Measures that return 0 may be undesirable in certain cases, like when 0 isn’t an interesting value and you’re only interested in non-zero values. In Power BI Antipatterns #7, we saw how you can show 0 instead of BLANK; this blog post shows a common (bad) way of hiding 0 and two better ways.
Here’s a typical antipattern implementation:
Example bad = IF( SUMX( Sales, IF( RELATED('Product'[Color]) = "Red", Sales[Unit Price] * Sales[Order Quantity], 0 ) ) = 0, BLANK(), SUMX( Sales, IF( RELATED('Product'[Color]) = "Red", Sales[Unit Price] * Sales[Order Quantity], 0 ) ) )

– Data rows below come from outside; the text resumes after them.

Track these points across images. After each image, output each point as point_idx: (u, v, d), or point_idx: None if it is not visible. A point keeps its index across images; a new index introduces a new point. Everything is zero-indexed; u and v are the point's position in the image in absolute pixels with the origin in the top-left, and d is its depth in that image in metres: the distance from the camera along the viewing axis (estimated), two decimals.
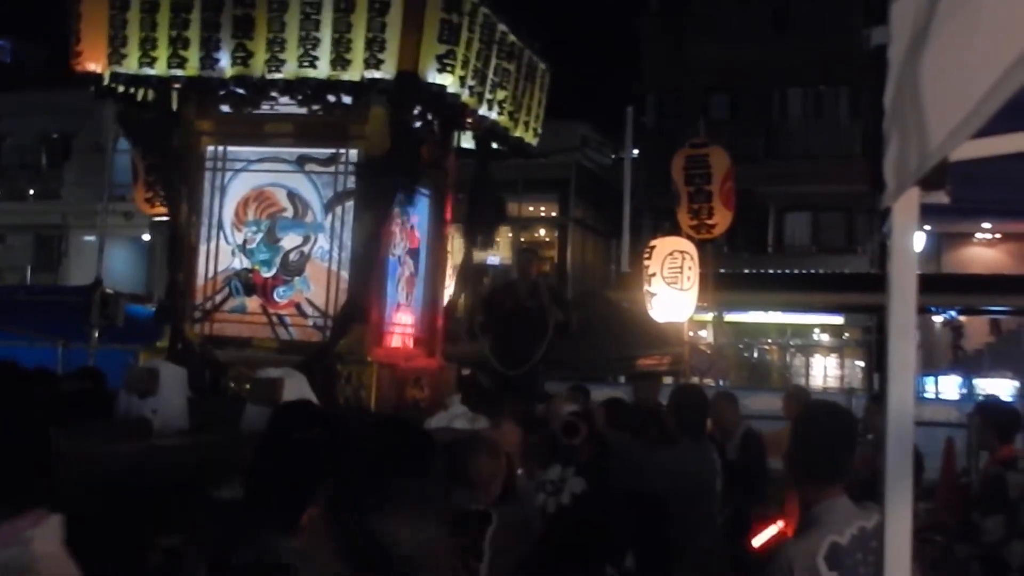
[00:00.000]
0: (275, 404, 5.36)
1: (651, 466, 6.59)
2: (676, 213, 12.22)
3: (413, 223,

Note how in the formula above, we’re repeating a good chunk of code. The actual formula inside IF doesn’t matter; what matters is that it’s repeated exactly within the same formula. First we check if some value is zero, and if it is, then we’re returning BLANK, otherwise we return that value.

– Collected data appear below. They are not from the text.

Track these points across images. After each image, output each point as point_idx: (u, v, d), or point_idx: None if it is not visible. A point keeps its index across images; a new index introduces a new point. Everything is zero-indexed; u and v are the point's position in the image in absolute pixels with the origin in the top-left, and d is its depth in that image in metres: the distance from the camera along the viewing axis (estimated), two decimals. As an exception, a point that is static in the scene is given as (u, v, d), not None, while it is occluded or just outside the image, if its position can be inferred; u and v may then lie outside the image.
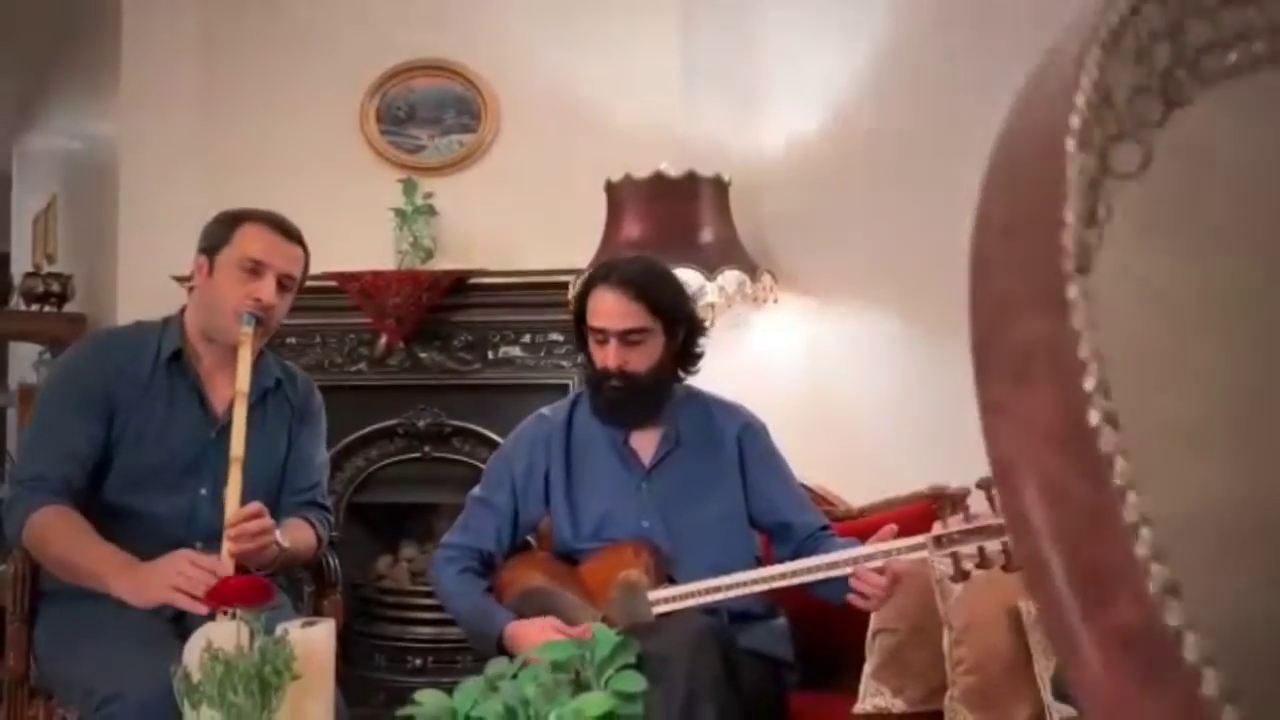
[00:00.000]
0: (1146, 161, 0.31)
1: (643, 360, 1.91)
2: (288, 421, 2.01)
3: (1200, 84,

Experienced DAX writers are probably itching to say that a variable would be appropriate here, and I agree of course:
Example good 1 = VAR RedSales = SUMX( Sales, IF( RELATED('Product'[Color]) = "Red", Sales[Unit Price] * Sales[Order Quantity], 0 ) ) VAR Result = IF( RedSales <> 0, RedSales ) RETURN Result
Note: why am I using a Result variable when I could just write its contents after RETURN? It’s a good practice for debugging purposes: in case I need to return the result of a different variable, I only need to change the variable reference in RETURN without copying/pasting larger sections of code.
In addition to using a variable, I flipped the check in IF: instead of checking if something is 0, I’m checking whether something isn’t equal to 0, and that allows me not to specify the third parameter in IF, because a missing third parameter in IF is the same as BLANK, just shorter.
The only problem with the formula above is its performance: it’s suboptimal. In case the performance is more important than readability, you can use the DIVIDE trick, which I learned from Greg Baldini:
Example good 2 = VAR RedSales = SUMX( Sales, IF( RELATED('Product'[Color]) = "Red", Sales[Unit Price] * Sales[Order Quantity], 0 ) ) VAR Result = RedSales * DIVIDE(RedSales, RedSales) RETURN Result
What’s going on here? Why are we dividing a value by itself and then multiply by the same value? If a value is
- 0 or blank, then DIVIDE will return BLANK; 0 multiplied by BLANK is BLANK, which is what we want in this case.
- Non-0, then mathematically, DIVIDE will return 1; any value multiplied by 1 is the value itself.
Somewhat surprisingly, this formula performs better because there’s no IF — just maths.
Again, the problem of [Example good 2] is its readability: no matter what you say, it’s more difficult to read than [Example good 1], however, [Example good 2] is more performant. So you should decide between performance and readability yourself and choose the appropriate technique, now that you know both ways.